Task details » Copy out the text in each of the records below word for word, keeping every character, symbol, and line break the same.

Supplied records »
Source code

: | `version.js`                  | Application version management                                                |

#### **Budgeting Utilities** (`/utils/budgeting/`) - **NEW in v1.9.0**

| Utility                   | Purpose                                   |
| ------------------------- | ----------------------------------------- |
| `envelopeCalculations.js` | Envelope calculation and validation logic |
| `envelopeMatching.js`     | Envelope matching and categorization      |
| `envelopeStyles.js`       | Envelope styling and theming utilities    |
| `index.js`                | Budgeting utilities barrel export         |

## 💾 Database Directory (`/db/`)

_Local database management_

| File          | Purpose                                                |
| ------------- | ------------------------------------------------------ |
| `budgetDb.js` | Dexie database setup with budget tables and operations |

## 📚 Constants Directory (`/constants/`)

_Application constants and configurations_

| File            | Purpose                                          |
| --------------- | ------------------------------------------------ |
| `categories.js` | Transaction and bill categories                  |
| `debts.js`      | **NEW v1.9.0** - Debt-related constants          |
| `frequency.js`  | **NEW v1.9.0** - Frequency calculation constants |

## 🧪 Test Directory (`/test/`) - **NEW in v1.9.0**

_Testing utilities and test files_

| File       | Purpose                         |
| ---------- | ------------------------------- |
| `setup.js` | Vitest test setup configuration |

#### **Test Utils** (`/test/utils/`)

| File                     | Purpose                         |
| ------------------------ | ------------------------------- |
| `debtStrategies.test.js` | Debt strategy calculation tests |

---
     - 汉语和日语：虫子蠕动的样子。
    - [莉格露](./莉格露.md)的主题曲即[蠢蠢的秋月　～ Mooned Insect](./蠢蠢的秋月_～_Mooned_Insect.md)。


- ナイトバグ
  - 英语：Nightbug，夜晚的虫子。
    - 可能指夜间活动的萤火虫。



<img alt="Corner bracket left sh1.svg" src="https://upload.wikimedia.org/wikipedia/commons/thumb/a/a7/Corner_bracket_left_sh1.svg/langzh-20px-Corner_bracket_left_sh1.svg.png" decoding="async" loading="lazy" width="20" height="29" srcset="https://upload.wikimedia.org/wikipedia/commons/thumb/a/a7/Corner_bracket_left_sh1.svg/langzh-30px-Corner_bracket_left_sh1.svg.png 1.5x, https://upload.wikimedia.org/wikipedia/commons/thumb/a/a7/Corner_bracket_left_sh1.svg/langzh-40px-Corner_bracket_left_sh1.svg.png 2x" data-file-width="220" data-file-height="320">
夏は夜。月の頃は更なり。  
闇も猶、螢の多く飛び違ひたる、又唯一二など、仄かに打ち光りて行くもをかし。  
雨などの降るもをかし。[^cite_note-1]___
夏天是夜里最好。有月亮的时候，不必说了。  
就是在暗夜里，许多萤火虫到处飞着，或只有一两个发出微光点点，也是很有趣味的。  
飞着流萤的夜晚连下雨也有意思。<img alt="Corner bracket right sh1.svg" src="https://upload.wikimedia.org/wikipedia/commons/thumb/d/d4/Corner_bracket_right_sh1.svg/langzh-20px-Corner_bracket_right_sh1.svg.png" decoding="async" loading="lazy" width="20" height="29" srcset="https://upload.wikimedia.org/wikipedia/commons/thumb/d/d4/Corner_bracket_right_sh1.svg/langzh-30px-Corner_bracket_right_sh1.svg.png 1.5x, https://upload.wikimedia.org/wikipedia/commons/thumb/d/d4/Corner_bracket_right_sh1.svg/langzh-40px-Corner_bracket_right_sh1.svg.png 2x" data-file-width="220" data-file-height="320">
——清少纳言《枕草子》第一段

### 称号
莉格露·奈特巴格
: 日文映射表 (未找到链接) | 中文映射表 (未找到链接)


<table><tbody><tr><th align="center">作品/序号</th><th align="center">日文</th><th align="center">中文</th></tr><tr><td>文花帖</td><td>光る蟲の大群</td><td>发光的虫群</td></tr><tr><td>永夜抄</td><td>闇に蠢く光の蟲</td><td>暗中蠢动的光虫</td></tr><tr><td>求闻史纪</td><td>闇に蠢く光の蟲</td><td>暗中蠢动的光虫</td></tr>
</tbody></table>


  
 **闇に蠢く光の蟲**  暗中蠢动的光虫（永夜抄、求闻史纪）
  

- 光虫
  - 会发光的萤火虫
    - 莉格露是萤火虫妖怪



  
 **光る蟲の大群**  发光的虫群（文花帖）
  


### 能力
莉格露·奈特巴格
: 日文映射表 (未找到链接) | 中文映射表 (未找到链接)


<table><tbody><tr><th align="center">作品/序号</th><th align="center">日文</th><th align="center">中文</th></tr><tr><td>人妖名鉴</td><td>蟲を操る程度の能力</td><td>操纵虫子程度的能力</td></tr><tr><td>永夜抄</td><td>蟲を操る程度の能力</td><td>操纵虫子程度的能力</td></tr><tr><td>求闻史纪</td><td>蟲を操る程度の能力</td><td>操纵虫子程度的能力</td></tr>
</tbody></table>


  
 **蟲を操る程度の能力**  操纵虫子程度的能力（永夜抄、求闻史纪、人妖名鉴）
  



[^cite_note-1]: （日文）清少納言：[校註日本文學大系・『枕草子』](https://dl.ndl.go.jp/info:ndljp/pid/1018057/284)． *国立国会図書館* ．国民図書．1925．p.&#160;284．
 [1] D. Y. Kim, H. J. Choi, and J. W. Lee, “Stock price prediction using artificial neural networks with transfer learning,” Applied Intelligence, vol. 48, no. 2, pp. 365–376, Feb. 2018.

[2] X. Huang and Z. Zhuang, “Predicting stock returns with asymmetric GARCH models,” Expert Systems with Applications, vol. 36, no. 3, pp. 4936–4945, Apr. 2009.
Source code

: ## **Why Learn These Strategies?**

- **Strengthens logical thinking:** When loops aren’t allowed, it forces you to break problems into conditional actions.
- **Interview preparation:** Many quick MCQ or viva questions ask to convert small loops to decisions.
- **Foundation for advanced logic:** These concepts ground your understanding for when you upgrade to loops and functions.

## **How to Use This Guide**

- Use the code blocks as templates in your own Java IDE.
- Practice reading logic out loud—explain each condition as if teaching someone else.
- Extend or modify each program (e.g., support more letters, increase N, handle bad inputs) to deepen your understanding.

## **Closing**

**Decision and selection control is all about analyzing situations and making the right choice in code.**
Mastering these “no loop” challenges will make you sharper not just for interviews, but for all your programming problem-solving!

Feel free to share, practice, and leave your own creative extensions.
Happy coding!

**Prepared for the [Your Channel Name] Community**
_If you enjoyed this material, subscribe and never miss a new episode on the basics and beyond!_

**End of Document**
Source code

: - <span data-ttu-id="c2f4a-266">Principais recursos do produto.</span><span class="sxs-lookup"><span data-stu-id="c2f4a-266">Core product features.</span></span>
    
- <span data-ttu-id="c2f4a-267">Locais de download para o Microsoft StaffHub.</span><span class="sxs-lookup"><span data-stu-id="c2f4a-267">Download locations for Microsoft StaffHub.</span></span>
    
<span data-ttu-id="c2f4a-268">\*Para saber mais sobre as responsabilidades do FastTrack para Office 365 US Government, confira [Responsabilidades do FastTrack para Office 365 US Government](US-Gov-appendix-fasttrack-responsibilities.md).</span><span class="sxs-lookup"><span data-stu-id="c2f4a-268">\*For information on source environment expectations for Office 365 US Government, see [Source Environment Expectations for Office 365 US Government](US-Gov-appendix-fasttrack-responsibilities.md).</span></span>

Worked solution »
Source code

: | `version.js`                  | Application version management                                                |

#### **Budgeting Utilities** (`/utils/budgeting/`) - **NEW in v1.9.0**

| Utility                   | Purpose                                   |
| ------------------------- | ----------------------------------------- |
| `envelopeCalculations.js` | Envelope calculation and validation logic |
| `envelopeMatching.js`     | Envelope matching and categorization      |
| `envelopeStyles.js`       | Envelope styling and theming utilities    |
| `index.js`                | Budgeting utilities barrel export         |

## 💾 Database Directory (`/db/`)

_Local database management_

| File          | Purpose                                                |
| ------------- | ------------------------------------------------------ |
| `budgetDb.js` | Dexie database setup with budget tables and operations |

## 📚 Constants Directory (`/constants/`)

_Application constants and configurations_

| File            | Purpose                                          |
| --------------- | ------------------------------------------------ |
| `categories.js` | Transaction and bill categories                  |
| `debts.js`      | **NEW v1.9.0** - Debt-related constants          |
| `frequency.js`  | **NEW v1.9.0** - Frequency calculation constants |

## 🧪 Test Directory (`/test/`) - **NEW in v1.9.0**

_Testing utilities and test files_

| File       | Purpose                         |
| ---------- | ------------------------------- |
| `setup.js` | Vitest test setup configuration |

#### **Test Utils** (`/test/utils/`)

| File                     | Purpose                         |
| ------------------------ | ------------------------------- |
| `debtStrategies.test.js` | Debt strategy calculation tests |

---
     - 汉语和日语：虫子蠕动的样子。
    - [莉格露](./莉格露.md)的主题曲即[蠢蠢的秋月　～ Mooned Insect](./蠢蠢的秋月_～_Mooned_Insect.md)。


- ナイトバグ
  - 英语：Nightbug，夜晚的虫子。
    - 可能指夜间活动的萤火虫。



<img alt="Corner bracket left sh1.svg" src="https://upload.wikimedia.org/wikipedia/commons/thumb/a/a7/Corner_bracket_left_sh1.svg/langzh-20px-Corner_bracket_left_sh1.svg.png" decoding="async" loading="lazy" width="20" height="29" srcset="https://upload.wikimedia.org/wikipedia/commons/thumb/a/a7/Corner_bracket_left_sh1.svg/langzh-30px-Corner_bracket_left_sh1.svg.png 1.5x, https://upload.wikimedia.org/wikipedia/commons/thumb/a/a7/Corner_bracket_left_sh1.svg/langzh-40px-Corner_bracket_left_sh1.svg.png 2x" data-file-width="220" data-file-height="320">
夏は夜。月の頃は更なり。  
闇も猶、螢の多く飛び違ひたる、又唯一二など、仄かに打ち光りて行くもをかし。  
雨などの降るもをかし。[^cite_note-1]___
夏天是夜里最好。有月亮的时候，不必说了。  
就是在暗夜里，许多萤火虫到处飞着，或只有一两个发出微光点点，也是很有趣味的。  
飞着流萤的夜晚连下雨也有意思。<img alt="Corner bracket right sh1.svg" src="https://upload.wikimedia.org/wikipedia/commons/thumb/d/d4/Corner_bracket_right_sh1.svg/langzh-20px-Corner_bracket_right_sh1.svg.png" decoding="async" loading="lazy" width="20" height="29" srcset="https://upload.wikimedia.org/wikipedia/commons/thumb/d/d4/Corner_bracket_right_sh1.svg/langzh-30px-Corner_bracket_right_sh1.svg.png 1.5x, https://upload.wikimedia.org/wikipedia/commons/thumb/d/d4/Corner_bracket_right_sh1.svg/langzh-40px-Corner_bracket_right_sh1.svg.png 2x" data-file-width="220" data-file-height="320">
——清少纳言《枕草子》第一段

### 称号
莉格露·奈特巴格
: 日文映射表 (未找到链接) | 中文映射表 (未找到链接)


<table><tbody><tr><th align="center">作品/序号</th><th align="center">日文</th><th align="center">中文</th></tr><tr><td>文花帖</td><td>光る蟲の大群</td><td>发光的虫群</td></tr><tr><td>永夜抄</td><td>闇に蠢く光の蟲</td><td>暗中蠢动的光虫</td></tr><tr><td>求闻史纪</td><td>闇に蠢く光の蟲</td><td>暗中蠢动的光虫</td></tr>
</tbody></table>


  
 **闇に蠢く光の蟲**  暗中蠢动的光虫（永夜抄、求闻史纪）
  

- 光虫
  - 会发光的萤火虫
    - 莉格露是萤火虫妖怪



  
 **光る蟲の大群**  发光的虫群（文花帖）
  


### 能力
莉格露·奈特巴格
: 日文映射表 (未找到链接) | 中文映射表 (未找到链接)


<table><tbody><tr><th align="center">作品/序号</th><th align="center">日文</th><th align="center">中文</th></tr><tr><td>人妖名鉴</td><td>蟲を操る程度の能力</td><td>操纵虫子程度的能力</td></tr><tr><td>永夜抄</td><td>蟲を操る程度の能力</td><td>操纵虫子程度的能力</td></tr><tr><td>求闻史纪</td><td>蟲を操る程度の能力</td><td>操纵虫子程度的能力</td></tr>
</tbody></table>


  
 **蟲を操る程度の能力**  操纵虫子程度的能力（永夜抄、求闻史纪、人妖名鉴）
  



[^cite_note-1]: （日文）清少納言：[校註日本文學大系・『枕草子』](https://dl.ndl.go.jp/info:ndljp/pid/1018057/284)． *国立国会図書館* ．国民図書．1925．p.&#160;284．
 [1] D. Y. Kim, H. J. Choi, and J. W. Lee, “Stock price prediction using artificial neural networks with transfer learning,” Applied Intelligence, vol. 48, no. 2, pp. 365–376, Feb. 2018.

[2] X. Huang and Z. Zhuang, “Predicting stock returns with asymmetric GARCH models,” Expert Systems with Applications, vol. 36, no. 3, pp. 4936–4945, Apr. 2009.
Source code

: ## **Why Learn These Strategies?**

- **Strengthens logical thinking:** When loops aren’t allowed, it forces you to break problems into conditional actions.
- **Interview preparation:** Many quick MCQ or viva questions ask to convert small loops to decisions.
- **Foundation for advanced logic:** These concepts ground your understanding for when you upgrade to loops and functions.

## **How to Use This Guide**

- Use the code blocks as templates in your own Java IDE.
- Practice reading logic out loud—explain each condition as if teaching someone else.
- Extend or modify each program (e.g., support more letters, increase N, handle bad inputs) to deepen your understanding.

## **Closing**

**Decision and selection control is all about analyzing situations and making the right choice in code.**
Mastering these “no loop” challenges will make you sharper not just for interviews, but for all your programming problem-solving!

Feel free to share, practice, and leave your own creative extensions.
Happy coding!

**Prepared for the [Your Channel Name] Community**
_If you enjoyed this material, subscribe and never miss a new episode on the basics and beyond!_

**End of Document**
Source code

: - <span data-ttu-id="c2f4a-266">Principais recursos do produto.</span><span class="sxs-lookup"><span data-stu-id="c2f4a-266">Core product features.</span></span>
    
- <span data-ttu-id="c2f4a-267">Locais de download para o Microsoft StaffHub.</span><span class="sxs-lookup"><span data-stu-id="c2f4a-267">Download locations for Microsoft StaffHub.</span></span>
    
<span data-ttu-id="c2f4a-268">\*Para saber mais sobre as responsabilidades do FastTrack para Office 365 US Government, confira [Responsabilidades do FastTrack para Office 365 US Government](US-Gov-appendix-fasttrack-responsibilities.md).</span><span class="sxs-lookup"><span data-stu-id="c2f4a-268">\*For information on source environment expectations for Office 365 US Government, see [Source Environment Expectations for Office 365 US Government](US-Gov-appendix-fasttrack-responsibilities.md).</span></span>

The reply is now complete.